=== Rendered images with their source text ===
· · · · ·

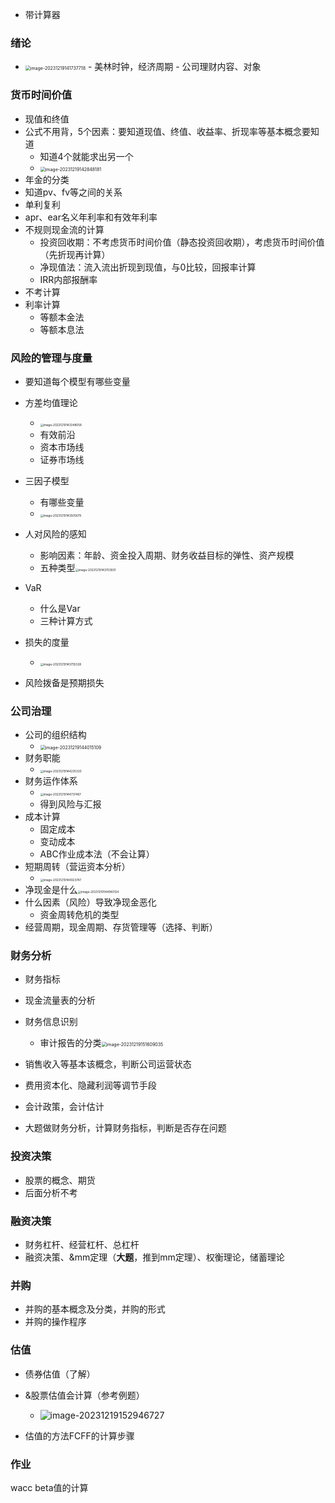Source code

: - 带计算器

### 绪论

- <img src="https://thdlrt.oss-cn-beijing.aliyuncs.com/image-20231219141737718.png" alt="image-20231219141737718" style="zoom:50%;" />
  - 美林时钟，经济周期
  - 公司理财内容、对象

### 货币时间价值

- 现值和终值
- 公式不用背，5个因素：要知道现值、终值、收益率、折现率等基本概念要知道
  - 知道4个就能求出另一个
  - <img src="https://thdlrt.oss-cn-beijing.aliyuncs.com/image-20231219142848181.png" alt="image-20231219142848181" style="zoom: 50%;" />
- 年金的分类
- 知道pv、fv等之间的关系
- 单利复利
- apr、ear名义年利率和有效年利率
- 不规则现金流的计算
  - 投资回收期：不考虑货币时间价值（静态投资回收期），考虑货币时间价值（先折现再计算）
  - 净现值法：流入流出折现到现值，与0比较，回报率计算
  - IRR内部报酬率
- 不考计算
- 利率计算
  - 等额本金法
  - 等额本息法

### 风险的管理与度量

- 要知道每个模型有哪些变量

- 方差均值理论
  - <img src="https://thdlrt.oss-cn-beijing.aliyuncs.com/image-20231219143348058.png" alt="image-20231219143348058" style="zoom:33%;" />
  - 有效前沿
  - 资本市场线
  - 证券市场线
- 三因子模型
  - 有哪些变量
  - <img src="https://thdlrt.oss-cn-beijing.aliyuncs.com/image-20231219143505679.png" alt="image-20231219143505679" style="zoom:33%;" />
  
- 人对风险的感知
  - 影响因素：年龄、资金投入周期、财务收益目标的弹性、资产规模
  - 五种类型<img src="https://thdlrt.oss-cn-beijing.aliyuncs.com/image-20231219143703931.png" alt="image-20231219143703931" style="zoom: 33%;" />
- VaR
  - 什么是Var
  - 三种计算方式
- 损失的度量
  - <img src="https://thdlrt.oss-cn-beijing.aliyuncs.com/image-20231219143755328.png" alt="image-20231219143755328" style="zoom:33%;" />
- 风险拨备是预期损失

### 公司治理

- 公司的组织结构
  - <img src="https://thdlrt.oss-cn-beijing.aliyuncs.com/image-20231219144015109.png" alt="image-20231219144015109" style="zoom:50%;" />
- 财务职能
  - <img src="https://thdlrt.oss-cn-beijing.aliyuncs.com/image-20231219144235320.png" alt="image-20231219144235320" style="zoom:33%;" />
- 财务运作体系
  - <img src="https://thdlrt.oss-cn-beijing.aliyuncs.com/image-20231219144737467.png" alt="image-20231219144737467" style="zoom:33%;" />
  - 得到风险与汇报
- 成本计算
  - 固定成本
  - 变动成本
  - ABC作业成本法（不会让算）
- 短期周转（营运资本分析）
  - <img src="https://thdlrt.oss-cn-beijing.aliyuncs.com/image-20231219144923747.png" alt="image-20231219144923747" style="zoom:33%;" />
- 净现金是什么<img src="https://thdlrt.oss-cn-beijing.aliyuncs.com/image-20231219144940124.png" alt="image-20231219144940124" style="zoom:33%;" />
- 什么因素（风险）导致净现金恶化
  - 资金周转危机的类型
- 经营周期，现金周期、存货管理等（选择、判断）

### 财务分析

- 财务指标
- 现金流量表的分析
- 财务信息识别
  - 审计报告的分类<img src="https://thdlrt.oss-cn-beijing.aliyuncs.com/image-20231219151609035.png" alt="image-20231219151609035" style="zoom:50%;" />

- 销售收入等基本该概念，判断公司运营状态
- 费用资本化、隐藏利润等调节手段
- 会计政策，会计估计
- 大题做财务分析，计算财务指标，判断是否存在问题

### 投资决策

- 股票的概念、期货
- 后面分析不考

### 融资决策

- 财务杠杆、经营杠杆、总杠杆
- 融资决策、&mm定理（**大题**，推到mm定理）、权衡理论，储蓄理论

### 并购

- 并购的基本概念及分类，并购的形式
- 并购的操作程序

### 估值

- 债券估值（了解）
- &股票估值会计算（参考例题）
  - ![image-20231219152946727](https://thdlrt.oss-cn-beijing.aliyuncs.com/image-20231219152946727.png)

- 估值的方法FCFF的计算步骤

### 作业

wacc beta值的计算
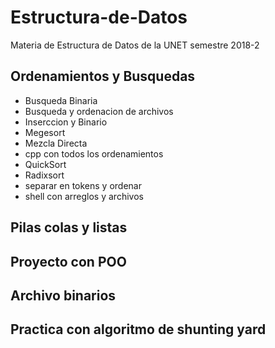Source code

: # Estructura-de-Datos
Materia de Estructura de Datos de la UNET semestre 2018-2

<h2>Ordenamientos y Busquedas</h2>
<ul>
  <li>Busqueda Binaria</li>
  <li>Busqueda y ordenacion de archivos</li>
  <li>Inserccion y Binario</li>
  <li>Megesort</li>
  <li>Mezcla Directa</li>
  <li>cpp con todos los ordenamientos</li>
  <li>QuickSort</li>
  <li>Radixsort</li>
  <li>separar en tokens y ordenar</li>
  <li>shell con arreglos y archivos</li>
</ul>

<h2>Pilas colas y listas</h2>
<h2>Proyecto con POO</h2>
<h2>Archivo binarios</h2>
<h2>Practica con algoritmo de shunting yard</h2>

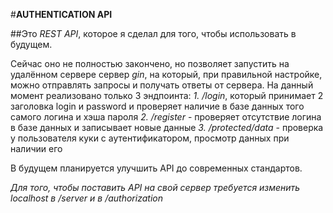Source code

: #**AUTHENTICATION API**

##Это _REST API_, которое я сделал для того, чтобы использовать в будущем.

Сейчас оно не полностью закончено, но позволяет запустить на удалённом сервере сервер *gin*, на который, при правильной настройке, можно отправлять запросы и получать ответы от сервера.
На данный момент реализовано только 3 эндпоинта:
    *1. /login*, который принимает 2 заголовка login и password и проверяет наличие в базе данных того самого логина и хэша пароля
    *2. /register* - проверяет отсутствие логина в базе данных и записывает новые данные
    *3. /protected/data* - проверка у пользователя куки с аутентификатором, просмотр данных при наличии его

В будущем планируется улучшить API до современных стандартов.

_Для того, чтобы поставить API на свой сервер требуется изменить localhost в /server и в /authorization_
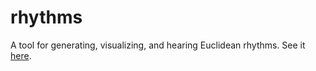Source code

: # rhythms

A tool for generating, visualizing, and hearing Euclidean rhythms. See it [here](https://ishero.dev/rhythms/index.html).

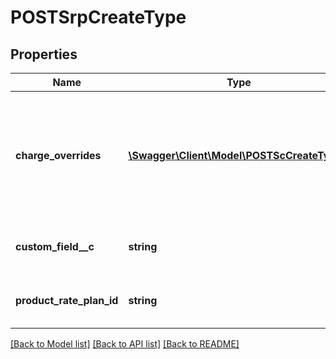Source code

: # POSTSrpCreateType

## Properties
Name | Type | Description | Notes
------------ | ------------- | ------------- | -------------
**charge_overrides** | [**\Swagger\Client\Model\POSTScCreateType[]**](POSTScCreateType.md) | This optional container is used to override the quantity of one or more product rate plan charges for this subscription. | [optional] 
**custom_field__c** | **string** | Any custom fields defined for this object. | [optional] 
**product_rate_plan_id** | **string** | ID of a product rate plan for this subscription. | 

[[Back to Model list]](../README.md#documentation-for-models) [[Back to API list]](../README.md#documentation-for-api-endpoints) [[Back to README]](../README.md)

· · · · ·

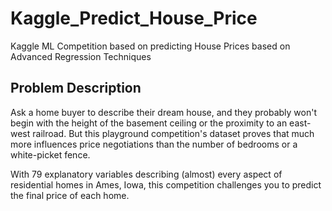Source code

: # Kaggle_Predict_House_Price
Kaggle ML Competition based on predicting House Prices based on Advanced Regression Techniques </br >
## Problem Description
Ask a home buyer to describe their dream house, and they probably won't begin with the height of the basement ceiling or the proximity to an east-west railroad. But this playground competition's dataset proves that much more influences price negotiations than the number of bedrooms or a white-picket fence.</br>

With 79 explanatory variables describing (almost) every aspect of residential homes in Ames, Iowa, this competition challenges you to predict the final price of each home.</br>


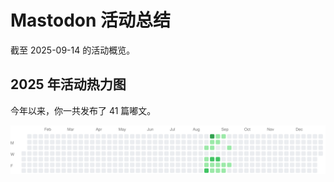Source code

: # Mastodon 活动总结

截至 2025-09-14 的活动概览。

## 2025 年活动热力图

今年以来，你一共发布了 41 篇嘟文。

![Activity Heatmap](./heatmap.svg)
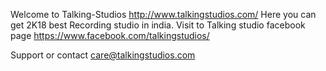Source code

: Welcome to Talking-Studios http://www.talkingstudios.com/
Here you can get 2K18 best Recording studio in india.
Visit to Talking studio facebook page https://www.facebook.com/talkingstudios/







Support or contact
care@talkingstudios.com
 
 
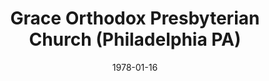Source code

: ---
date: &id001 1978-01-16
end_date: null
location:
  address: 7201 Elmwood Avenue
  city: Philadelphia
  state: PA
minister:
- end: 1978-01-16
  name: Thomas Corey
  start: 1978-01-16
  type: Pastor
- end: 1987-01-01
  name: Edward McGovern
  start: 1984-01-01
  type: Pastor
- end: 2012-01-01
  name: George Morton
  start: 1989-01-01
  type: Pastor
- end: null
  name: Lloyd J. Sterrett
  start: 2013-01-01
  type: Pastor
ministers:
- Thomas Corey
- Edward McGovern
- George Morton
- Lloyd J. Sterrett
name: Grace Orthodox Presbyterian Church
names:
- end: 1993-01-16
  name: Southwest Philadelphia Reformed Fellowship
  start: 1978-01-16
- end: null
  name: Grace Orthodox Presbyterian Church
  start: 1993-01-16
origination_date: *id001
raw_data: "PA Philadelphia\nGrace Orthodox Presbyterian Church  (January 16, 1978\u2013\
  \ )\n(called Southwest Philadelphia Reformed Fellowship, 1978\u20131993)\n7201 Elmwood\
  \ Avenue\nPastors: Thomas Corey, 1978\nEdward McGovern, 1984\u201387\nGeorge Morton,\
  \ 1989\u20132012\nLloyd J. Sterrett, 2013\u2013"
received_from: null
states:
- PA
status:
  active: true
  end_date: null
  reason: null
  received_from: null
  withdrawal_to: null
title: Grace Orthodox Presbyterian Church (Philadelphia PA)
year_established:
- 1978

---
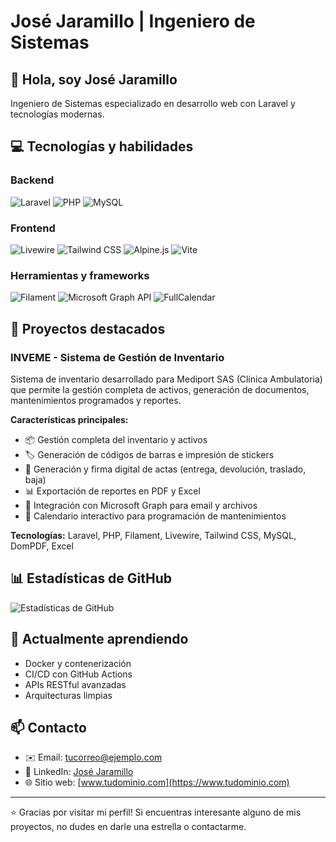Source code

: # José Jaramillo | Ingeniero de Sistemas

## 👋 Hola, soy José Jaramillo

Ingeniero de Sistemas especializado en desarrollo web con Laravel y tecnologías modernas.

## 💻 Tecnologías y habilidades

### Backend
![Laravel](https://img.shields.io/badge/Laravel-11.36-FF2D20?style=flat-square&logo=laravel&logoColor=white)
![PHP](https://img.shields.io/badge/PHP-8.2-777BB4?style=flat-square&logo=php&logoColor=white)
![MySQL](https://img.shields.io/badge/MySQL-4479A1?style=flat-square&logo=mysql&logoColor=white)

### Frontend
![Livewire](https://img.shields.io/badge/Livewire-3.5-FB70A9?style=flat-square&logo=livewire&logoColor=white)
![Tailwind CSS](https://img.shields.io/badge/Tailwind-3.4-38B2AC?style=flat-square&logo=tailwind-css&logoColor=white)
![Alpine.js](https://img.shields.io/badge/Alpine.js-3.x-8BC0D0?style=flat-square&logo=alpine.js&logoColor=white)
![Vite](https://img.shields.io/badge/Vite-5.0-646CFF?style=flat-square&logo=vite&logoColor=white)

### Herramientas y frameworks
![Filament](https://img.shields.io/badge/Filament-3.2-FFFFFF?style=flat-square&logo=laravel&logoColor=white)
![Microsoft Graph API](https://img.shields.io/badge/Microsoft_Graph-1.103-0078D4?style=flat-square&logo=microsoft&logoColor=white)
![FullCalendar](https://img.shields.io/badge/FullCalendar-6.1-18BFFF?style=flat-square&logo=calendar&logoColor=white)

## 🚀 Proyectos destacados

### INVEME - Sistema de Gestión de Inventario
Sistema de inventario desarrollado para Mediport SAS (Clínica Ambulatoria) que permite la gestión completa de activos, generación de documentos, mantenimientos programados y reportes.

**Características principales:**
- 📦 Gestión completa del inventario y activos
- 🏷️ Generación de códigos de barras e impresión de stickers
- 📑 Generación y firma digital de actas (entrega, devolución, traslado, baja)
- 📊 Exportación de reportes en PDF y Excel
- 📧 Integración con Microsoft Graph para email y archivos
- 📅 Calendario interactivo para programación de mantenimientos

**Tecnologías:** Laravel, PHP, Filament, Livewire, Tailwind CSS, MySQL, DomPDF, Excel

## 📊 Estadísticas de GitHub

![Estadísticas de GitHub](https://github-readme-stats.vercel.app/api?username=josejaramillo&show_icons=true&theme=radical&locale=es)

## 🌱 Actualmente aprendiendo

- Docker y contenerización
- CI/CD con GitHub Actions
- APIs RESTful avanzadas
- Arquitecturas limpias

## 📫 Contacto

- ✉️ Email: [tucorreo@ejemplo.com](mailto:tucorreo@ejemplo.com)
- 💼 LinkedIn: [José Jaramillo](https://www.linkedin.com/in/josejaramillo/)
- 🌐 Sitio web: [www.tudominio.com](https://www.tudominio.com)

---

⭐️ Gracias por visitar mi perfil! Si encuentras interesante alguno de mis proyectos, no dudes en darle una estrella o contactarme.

· · · · ·

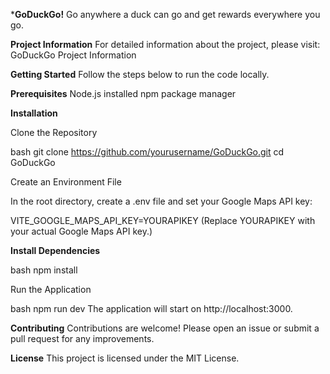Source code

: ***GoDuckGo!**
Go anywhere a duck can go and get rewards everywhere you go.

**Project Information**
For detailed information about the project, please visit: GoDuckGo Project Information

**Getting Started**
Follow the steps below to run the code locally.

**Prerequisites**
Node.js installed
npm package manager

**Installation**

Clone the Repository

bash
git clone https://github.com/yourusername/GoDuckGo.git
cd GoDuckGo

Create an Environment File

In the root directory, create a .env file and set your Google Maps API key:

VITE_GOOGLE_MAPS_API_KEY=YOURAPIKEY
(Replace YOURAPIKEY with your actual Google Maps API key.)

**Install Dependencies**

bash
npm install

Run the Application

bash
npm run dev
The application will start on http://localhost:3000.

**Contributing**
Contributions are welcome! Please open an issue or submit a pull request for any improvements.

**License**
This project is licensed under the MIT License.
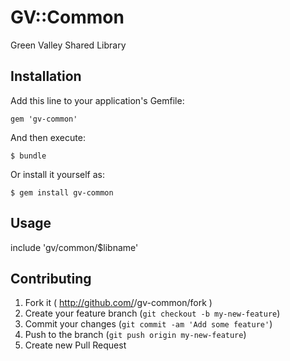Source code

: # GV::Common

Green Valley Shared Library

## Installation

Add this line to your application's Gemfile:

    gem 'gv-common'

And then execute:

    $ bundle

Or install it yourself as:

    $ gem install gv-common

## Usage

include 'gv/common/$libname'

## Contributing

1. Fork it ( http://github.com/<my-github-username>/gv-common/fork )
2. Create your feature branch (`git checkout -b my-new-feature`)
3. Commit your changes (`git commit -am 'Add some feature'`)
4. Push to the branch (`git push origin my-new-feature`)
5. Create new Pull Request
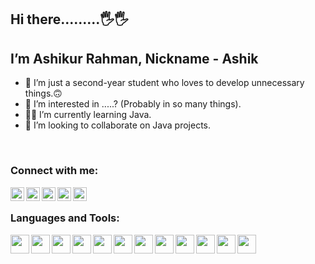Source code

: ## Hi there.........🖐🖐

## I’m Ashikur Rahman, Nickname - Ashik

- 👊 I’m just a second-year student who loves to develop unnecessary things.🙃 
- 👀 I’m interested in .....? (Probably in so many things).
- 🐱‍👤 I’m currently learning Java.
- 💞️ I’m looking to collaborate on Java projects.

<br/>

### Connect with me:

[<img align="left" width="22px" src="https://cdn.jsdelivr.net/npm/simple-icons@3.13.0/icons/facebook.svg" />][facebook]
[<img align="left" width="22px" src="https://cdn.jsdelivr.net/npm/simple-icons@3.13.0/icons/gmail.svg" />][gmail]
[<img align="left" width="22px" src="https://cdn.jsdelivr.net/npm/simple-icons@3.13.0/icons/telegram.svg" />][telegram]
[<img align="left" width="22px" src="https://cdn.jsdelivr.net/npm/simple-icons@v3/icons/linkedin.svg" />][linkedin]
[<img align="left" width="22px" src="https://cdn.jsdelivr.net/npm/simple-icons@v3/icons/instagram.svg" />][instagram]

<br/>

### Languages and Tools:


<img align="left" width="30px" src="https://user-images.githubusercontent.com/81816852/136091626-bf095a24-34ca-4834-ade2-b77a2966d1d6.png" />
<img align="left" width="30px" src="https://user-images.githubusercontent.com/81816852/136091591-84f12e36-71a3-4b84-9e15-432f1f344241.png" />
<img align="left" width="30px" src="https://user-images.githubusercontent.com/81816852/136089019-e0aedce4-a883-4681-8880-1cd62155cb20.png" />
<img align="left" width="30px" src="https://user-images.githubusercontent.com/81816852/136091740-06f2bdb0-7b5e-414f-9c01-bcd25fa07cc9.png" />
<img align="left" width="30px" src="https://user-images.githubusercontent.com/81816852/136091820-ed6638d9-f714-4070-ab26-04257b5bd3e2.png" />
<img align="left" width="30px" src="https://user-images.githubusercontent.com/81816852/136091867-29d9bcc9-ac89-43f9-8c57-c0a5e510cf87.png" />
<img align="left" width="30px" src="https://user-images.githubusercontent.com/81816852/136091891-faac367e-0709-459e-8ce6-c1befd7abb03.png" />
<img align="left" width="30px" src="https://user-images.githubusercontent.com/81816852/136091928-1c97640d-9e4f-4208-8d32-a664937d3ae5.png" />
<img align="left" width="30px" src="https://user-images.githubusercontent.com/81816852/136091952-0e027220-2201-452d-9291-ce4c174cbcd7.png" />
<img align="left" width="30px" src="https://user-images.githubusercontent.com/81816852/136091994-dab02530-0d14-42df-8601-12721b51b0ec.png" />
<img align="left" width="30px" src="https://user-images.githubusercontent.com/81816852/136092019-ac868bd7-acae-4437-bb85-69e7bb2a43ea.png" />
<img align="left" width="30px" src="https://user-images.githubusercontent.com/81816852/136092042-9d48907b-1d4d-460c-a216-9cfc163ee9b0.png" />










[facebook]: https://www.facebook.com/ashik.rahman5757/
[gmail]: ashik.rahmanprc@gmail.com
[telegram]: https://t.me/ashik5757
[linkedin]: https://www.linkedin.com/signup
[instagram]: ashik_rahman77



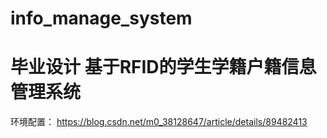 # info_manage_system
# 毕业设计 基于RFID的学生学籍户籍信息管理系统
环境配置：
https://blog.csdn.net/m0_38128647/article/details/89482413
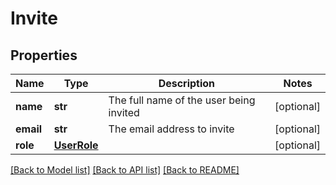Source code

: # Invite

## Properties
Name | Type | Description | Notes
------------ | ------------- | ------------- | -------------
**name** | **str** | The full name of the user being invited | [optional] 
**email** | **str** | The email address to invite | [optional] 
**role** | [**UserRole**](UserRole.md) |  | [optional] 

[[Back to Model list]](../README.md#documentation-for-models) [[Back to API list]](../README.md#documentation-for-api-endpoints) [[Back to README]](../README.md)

· · · · ·

=== YOUR INSTRUCTIONS ===
Copy out the lines running from the one containing "### Frontend" through the one containing "## 📊 Estadísticas de GitHub", inclusive, with no changes.

=== ANSWER ===
### Frontend
![Livewire](https://img.shields.io/badge/Livewire-3.5-FB70A9?style=flat-square&logo=livewire&logoColor=white)
![Tailwind CSS](https://img.shields.io/badge/Tailwind-3.4-38B2AC?style=flat-square&logo=tailwind-css&logoColor=white)
![Alpine.js](https://img.shields.io/badge/Alpine.js-3.x-8BC0D0?style=flat-square&logo=alpine.js&logoColor=white)
![Vite](https://img.shields.io/badge/Vite-5.0-646CFF?style=flat-square&logo=vite&logoColor=white)

### Herramientas y frameworks
![Filament](https://img.shields.io/badge/Filament-3.2-FFFFFF?style=flat-square&logo=laravel&logoColor=white)
![Microsoft Graph API](https://img.shields.io/badge/Microsoft_Graph-1.103-0078D4?style=flat-square&logo=microsoft&logoColor=white)
![FullCalendar](https://img.shields.io/badge/FullCalendar-6.1-18BFFF?style=flat-square&logo=calendar&logoColor=white)

## 🚀 Proyectos destacados

### INVEME - Sistema de Gestión de Inventario
Sistema de inventario desarrollado para Mediport SAS (Clínica Ambulatoria) que permite la gestión completa de activos, generación de documentos, mantenimientos programados y reportes.

**Características principales:**
- 📦 Gestión completa del inventario y activos
- 🏷️ Generación de códigos de barras e impresión de stickers
- 📑 Generación y firma digital de actas (entrega, devolución, traslado, baja)
- 📊 Exportación de reportes en PDF y Excel
- 📧 Integración con Microsoft Graph para email y archivos
- 📅 Calendario interactivo para programación de mantenimientos

**Tecnologías:** Laravel, PHP, Filament, Livewire, Tailwind CSS, MySQL, DomPDF, Excel

## 📊 Estadísticas de GitHub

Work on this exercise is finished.